Well, time went on and I was fighting with my family a lot. I didn’t get to spend a lot of time with my family because I was slacking on my chores so my step father would make me do them at least five times a day until I learned. My siblings hated me and basically I felt unwanted. I don’t look a single thing like anyone in my family. They are all pale and I’m tanned with the only one with brown eyes and I was always getting picked on. I wanted to stab my self when I was eleven and tried to suffocate myself at twelve. Once high school started things got worse, mum got more strict, memories came back and I found myself crying all the time for no reason, I was depressed all the time and I started cutting myself at least five times a week soon after it was more than once a day. I couldn’t stop myself. I hid my wounds with bracelets but one of my friends saw and told the school counsellor. They refered me to a specialist up the road from the school. For two years I was cutting and seing a specialist. One day at school it got really bad and I cut myself really bad with a new blade. I went to hospital. It seemed the more I did it the more angry of doing it I was so I would just keep cutting. My mother made me promise not to do it again and I went on medication after that. She found my diary with all these suicide plannings and knew the medication wasn’t working so she got them doubled by our doctor. After I broke up with my boyfriend who I loved to bits and lost my virginity to I moved schools this new school was huge in the city. The worst thing is all my old friends don’t call, text, e-mail or anything. I’m finding it hard at my new school and coping with my depression still. The medication was working for about two months and now I am immune to it. My mum can’t find a phyciatrist and thinks I’m fine. we have money problems and I don’t know how to tell her I am still thinking about death. I’m scared that if I don’t cut soon I will definitely kill myself and the only reason I didn’t do that first is because I don’t want anyone to find me and have that image of an expired life in their head for ever. I’ve seen someone hung and it’s horrifying. Thanks for reading.

Why Indeed

Copyright Lost Soul

“Why?”, is a question I ask myself a lot. And it’s the only question I have no answer for. I suppose you could say it all started when I was 13, I was getting badly bullied at school and I used to go home, sit in front of my bedroom wall and throw a tennis ball at it as hard as I could and at the same time say “I hate myself, I hate my life, I hate myself.” Then, when I got to about 15 I didn’t bother going to school at all, I went on wednesdays at the most, or I would just cut class.
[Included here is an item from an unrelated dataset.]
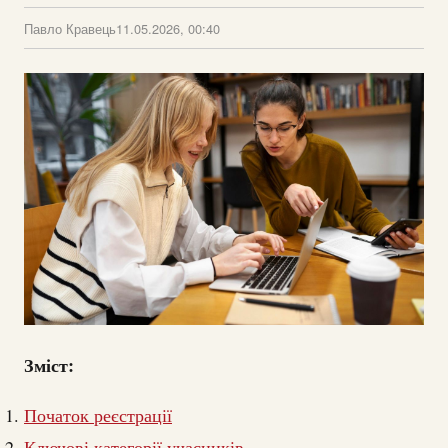
Павло Кравець
11.05.2026, 00:40
Зміст:
Початок реєстрації
Ключові категорії учасників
Wednesdays were different, I used to go see my maths teacher on wednesdays she was training to be a counselor, and she said come talk to me. So I did, and it was OK. I knew her and I knew she wouldn’t judge. I kept this secret though. I didn’t tell my parents or anyone I went to class with. It was around then I started to cut. I used to get my compass out and stab it into my arm and wrist. After I left school I couldn’t see my teacher as a counselor anymore, and it started to get worse. By that time I was 17 and decided I had to come clean with my mum, so I said, mum I self harm. She looked at me and I showed her my cuts and she looked at me again and said “Well it’s not like you are bleeding yourself to death, so I don’t think there is much to worry about.” Then she walked away. So here I am 19 and cutting away at my life. I have contemplated suicide more than a few times and I also starve myself for a couple of days at a time. “Why?” indeed.

I don’t know why. It makes me feel good, I am in control of my paranoia and I can make me think whatever I want when I drag the knife across my skin, or as I sit starving I feel free, is it wrong?